►

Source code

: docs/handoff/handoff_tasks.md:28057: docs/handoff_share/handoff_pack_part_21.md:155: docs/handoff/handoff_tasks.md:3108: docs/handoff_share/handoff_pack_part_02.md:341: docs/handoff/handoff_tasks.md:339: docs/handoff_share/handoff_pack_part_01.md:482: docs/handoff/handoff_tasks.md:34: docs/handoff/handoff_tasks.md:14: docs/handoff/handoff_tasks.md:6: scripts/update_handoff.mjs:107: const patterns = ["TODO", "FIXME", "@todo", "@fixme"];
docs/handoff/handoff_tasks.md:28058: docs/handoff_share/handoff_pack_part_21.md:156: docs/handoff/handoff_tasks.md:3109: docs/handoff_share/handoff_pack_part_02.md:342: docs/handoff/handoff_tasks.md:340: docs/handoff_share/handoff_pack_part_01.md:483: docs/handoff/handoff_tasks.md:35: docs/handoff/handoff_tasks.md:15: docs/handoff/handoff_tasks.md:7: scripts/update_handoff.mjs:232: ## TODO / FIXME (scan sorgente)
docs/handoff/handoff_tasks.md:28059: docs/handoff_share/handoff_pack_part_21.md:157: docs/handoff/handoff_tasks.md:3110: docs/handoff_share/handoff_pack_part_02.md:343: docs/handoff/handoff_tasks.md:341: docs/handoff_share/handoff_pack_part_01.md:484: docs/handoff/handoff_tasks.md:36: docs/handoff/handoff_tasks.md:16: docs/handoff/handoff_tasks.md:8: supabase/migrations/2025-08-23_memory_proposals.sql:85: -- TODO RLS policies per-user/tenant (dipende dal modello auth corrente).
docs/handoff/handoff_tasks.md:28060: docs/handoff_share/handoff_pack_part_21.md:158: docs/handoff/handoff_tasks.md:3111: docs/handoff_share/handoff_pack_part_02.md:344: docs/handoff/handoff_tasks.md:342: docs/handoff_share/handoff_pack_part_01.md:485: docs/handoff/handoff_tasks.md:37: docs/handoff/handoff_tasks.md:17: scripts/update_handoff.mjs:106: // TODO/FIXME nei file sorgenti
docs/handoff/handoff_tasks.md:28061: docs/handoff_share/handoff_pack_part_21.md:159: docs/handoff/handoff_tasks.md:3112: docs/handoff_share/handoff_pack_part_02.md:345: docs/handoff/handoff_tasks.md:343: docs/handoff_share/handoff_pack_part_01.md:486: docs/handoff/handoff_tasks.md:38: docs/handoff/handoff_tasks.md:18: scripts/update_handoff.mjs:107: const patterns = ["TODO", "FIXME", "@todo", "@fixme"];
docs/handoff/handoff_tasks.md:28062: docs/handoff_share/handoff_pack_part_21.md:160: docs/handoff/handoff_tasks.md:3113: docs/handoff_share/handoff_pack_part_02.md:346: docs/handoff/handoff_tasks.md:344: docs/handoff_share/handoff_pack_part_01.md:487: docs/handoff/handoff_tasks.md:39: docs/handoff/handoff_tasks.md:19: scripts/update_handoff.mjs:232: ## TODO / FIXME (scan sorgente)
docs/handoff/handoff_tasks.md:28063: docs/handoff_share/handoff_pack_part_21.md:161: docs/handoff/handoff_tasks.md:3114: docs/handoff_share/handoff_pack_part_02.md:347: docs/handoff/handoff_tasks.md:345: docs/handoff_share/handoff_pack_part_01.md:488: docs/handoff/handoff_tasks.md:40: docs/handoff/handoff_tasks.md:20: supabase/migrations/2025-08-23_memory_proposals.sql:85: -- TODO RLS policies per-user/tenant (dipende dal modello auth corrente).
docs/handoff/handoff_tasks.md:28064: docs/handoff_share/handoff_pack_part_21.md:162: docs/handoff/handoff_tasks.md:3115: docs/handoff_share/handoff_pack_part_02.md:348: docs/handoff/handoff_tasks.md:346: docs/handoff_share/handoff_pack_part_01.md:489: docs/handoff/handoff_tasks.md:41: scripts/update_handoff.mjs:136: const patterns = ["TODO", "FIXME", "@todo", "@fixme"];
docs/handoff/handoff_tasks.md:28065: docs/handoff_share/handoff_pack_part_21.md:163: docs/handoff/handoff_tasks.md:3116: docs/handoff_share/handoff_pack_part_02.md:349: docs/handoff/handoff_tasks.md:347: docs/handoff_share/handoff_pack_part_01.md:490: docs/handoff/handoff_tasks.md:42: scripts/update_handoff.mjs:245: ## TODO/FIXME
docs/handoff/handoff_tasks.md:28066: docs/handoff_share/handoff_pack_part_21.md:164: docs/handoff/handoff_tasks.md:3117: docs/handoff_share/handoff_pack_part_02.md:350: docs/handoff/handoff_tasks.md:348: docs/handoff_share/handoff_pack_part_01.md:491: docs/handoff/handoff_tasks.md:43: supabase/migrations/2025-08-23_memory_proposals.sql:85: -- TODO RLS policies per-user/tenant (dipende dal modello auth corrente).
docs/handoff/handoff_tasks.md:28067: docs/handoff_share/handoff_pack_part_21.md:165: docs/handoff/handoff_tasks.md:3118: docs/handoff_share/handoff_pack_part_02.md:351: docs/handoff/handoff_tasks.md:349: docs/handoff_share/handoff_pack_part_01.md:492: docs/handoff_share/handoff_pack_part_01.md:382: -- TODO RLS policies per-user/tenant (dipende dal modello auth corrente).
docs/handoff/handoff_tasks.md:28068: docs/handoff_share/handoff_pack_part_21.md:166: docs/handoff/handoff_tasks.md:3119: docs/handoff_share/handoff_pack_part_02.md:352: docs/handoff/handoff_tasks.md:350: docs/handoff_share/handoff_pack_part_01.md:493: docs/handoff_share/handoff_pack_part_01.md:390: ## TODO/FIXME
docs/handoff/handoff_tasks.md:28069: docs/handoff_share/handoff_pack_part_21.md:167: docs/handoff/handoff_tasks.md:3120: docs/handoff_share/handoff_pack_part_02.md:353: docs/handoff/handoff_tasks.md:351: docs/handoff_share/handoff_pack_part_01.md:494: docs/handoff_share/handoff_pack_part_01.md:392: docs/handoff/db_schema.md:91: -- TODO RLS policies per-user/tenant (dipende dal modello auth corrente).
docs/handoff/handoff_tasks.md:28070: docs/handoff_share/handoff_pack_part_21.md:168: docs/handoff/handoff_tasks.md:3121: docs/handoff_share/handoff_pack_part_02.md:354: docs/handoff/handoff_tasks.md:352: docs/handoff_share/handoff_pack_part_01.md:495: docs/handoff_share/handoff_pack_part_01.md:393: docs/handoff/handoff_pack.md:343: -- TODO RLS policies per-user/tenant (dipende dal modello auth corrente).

◄

* **TASK PROMPT**:
Sift through the material above and copy the lines that contain the word "patterns".

* **TASK OUTPUT**:
: docs/handoff/handoff_tasks.md:28057: docs/handoff_share/handoff_pack_part_21.md:155: docs/handoff/handoff_tasks.md:3108: docs/handoff_share/handoff_pack_part_02.md:341: docs/handoff/handoff_tasks.md:339: docs/handoff_share/handoff_pack_part_01.md:482: docs/handoff/handoff_tasks.md:34: docs/handoff/handoff_tasks.md:14: docs/handoff/handoff_tasks.md:6: scripts/update_handoff.mjs:107: const patterns = ["TODO", "FIXME", "@todo", "@fixme"];
docs/handoff/handoff_tasks.md:28061: docs/handoff_share/handoff_pack_part_21.md:159: docs/handoff/handoff_tasks.md:3112: docs/handoff_share/handoff_pack_part_02.md:345: docs/handoff/handoff_tasks.md:343: docs/handoff_share/handoff_pack_part_01.md:486: docs/handoff/handoff_tasks.md:38: docs/handoff/handoff_tasks.md:18: scripts/update_handoff.mjs:107: const patterns = ["TODO", "FIXME", "@todo", "@fixme"];
docs/handoff/handoff_tasks.md:28064: docs/handoff_share/handoff_pack_part_21.md:162: docs/handoff/handoff_tasks.md:3115: docs/handoff_share/handoff_pack_part_02.md:348: docs/handoff/handoff_tasks.md:346: docs/handoff_share/handoff_pack_part_01.md:489: docs/handoff/handoff_tasks.md:41: scripts/update_handoff.mjs:136: const patterns = ["TODO", "FIXME", "@todo", "@fixme"];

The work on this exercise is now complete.